What this task involves
All of the data should be restated word for word.

Input data
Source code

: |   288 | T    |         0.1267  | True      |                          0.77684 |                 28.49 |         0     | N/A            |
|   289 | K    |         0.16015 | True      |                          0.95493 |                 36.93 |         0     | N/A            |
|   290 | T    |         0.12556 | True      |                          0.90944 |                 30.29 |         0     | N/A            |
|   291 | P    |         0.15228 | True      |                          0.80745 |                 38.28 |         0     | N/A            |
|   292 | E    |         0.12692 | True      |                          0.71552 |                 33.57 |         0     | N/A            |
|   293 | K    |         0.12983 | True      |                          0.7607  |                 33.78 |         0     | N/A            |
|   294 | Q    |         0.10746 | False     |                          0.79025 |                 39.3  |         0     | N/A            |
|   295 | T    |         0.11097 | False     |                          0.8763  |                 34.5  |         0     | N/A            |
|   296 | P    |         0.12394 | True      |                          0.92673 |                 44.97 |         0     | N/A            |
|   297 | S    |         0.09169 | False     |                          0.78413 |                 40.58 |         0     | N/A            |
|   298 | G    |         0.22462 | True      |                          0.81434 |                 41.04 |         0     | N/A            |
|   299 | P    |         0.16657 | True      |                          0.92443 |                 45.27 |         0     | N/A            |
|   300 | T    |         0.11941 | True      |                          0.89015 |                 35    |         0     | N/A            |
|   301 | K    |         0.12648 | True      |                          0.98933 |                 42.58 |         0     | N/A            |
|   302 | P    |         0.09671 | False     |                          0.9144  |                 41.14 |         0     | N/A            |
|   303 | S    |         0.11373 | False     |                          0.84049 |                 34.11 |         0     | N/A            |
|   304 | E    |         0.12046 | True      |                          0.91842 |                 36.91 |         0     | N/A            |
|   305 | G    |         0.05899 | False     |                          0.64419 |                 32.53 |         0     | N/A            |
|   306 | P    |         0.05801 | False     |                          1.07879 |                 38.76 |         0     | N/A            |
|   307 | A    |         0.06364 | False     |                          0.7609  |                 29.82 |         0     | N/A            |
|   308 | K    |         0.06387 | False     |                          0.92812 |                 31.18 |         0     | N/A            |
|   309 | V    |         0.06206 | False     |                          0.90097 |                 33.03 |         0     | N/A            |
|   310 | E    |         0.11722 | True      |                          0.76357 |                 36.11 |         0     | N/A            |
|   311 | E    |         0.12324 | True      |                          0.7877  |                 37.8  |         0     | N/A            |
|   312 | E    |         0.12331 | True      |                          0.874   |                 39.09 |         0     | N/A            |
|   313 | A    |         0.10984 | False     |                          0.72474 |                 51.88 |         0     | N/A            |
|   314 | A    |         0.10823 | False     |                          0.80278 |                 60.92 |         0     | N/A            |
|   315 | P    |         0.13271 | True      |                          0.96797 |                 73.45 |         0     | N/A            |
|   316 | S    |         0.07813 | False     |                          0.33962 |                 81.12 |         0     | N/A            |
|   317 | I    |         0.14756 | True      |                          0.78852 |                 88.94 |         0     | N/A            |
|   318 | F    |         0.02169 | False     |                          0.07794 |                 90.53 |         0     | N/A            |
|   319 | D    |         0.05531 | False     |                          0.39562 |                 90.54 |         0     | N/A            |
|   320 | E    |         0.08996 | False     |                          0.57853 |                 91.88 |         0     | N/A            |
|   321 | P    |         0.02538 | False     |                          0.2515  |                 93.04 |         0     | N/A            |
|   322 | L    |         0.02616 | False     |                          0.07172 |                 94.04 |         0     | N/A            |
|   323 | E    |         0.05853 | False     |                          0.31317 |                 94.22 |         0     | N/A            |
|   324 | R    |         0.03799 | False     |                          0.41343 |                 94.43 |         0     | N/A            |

Written answer
Source code

: |   288 | T    |         0.1267  | True      |                          0.77684 |                 28.49 |         0     | N/A            |
|   289 | K    |         0.16015 | True      |                          0.95493 |                 36.93 |         0     | N/A            |
|   290 | T    |         0.12556 | True      |                          0.90944 |                 30.29 |         0     | N/A            |
|   291 | P    |         0.15228 | True      |                          0.80745 |                 38.28 |         0     | N/A            |
|   292 | E    |         0.12692 | True      |                          0.71552 |                 33.57 |         0     | N/A            |
|   293 | K    |         0.12983 | True      |                          0.7607  |                 33.78 |         0     | N/A            |
|   294 | Q    |         0.10746 | False     |                          0.79025 |                 39.3  |         0     | N/A            |
|   295 | T    |         0.11097 | False     |                          0.8763  |                 34.5  |         0     | N/A            |
|   296 | P    |         0.12394 | True      |                          0.92673 |                 44.97 |         0     | N/A            |
|   297 | S    |         0.09169 | False     |                          0.78413 |                 40.58 |         0     | N/A            |
|   298 | G    |         0.22462 | True      |                          0.81434 |                 41.04 |         0     | N/A            |
|   299 | P    |         0.16657 | True      |                          0.92443 |                 45.27 |         0     | N/A            |
|   300 | T    |         0.11941 | True      |                          0.89015 |                 35    |         0     | N/A            |
|   301 | K    |         0.12648 | True      |                          0.98933 |                 42.58 |         0     | N/A            |
|   302 | P    |         0.09671 | False     |                          0.9144  |                 41.14 |         0     | N/A            |
|   303 | S    |         0.11373 | False     |                          0.84049 |                 34.11 |         0     | N/A            |
|   304 | E    |         0.12046 | True      |                          0.91842 |                 36.91 |         0     | N/A            |
|   305 | G    |         0.05899 | False     |                          0.64419 |                 32.53 |         0     | N/A            |
|   306 | P    |         0.05801 | False     |                          1.07879 |                 38.76 |         0     | N/A            |
|   307 | A    |         0.06364 | False     |                          0.7609  |                 29.82 |         0     | N/A            |
|   308 | K    |         0.06387 | False     |                          0.92812 |                 31.18 |         0     | N/A            |
|   309 | V    |         0.06206 | False     |                          0.90097 |                 33.03 |         0     | N/A            |
|   310 | E    |         0.11722 | True      |                          0.76357 |                 36.11 |         0     | N/A            |
|   311 | E    |         0.12324 | True      |                          0.7877  |                 37.8  |         0     | N/A            |
|   312 | E    |         0.12331 | True      |                          0.874   |                 39.09 |         0     | N/A            |
|   313 | A    |         0.10984 | False     |                          0.72474 |                 51.88 |         0     | N/A            |
|   314 | A    |         0.10823 | False     |                          0.80278 |                 60.92 |         0     | N/A            |
|   315 | P    |         0.13271 | True      |                          0.96797 |                 73.45 |         0     | N/A            |
|   316 | S    |         0.07813 | False     |                          0.33962 |                 81.12 |         0     | N/A            |
|   317 | I    |         0.14756 | True      |                          0.78852 |                 88.94 |         0     | N/A            |
|   318 | F    |         0.02169 | False     |                          0.07794 |                 90.53 |         0     | N/A            |
|   319 | D    |         0.05531 | False     |                          0.39562 |                 90.54 |         0     | N/A            |
|   320 | E    |         0.08996 | False     |                          0.57853 |                 91.88 |         0     | N/A            |
|   321 | P    |         0.02538 | False     |                          0.2515  |                 93.04 |         0     | N/A            |
|   322 | L    |         0.02616 | False     |                          0.07172 |                 94.04 |         0     | N/A            |
|   323 | E    |         0.05853 | False     |                          0.31317 |                 94.22 |         0     | N/A            |
|   324 | R    |         0.03799 | False     |                          0.41343 |                 94.43 |         0     | N/A            |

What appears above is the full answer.